▶ **Task requirements**:
Reproduce the records that follow exactly; any picture among them stays out.
*** Input records ***
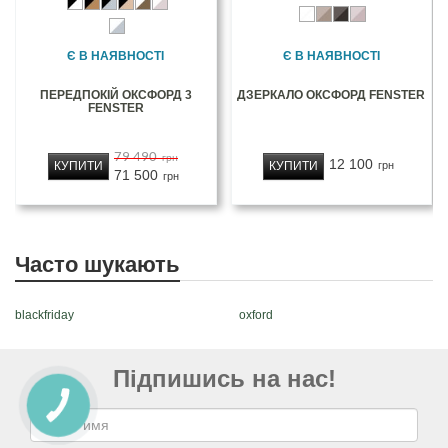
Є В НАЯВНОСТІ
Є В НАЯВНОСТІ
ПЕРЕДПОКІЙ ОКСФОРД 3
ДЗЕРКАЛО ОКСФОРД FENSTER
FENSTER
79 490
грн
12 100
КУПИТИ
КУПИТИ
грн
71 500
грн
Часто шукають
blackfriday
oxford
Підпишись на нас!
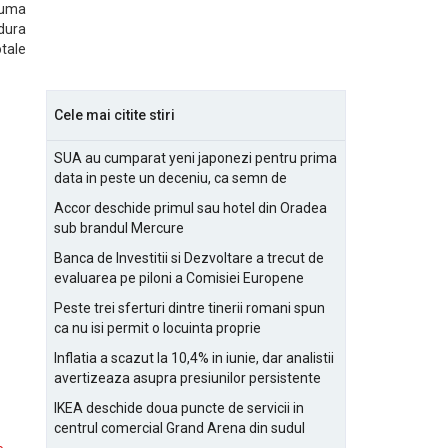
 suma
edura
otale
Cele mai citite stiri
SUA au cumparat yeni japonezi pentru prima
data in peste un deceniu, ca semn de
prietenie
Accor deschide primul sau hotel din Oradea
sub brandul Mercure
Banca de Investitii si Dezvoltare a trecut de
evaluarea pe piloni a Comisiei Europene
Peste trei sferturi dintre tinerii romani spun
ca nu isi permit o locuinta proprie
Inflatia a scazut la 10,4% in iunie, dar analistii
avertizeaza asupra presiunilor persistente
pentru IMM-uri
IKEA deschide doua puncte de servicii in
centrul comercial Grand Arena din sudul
*** End of Input records ***
▶ **The completed task**:
Є В НАЯВНОСТІ
Є В НАЯВНОСТІ
ПЕРЕДПОКІЙ ОКСФОРД 3
ДЗЕРКАЛО ОКСФОРД FENSTER
FENSTER
79 490
грн
12 100
КУПИТИ
КУПИТИ
грн
71 500
грн
Часто шукають
blackfriday
oxford
Підпишись на нас!
 suma
edura
otale
Cele mai citite stiri
SUA au cumparat yeni japonezi pentru prima
data in peste un deceniu, ca semn de
prietenie
Accor deschide primul sau hotel din Oradea
sub brandul Mercure
Banca de Investitii si Dezvoltare a trecut de
evaluarea pe piloni a Comisiei Europene
Peste trei sferturi dintre tinerii romani spun
ca nu isi permit o locuinta proprie
Inflatia a scazut la 10,4% in iunie, dar analistii
avertizeaza asupra presiunilor persistente
pentru IMM-uri
IKEA deschide doua puncte de servicii in
centrul comercial Grand Arena din sudul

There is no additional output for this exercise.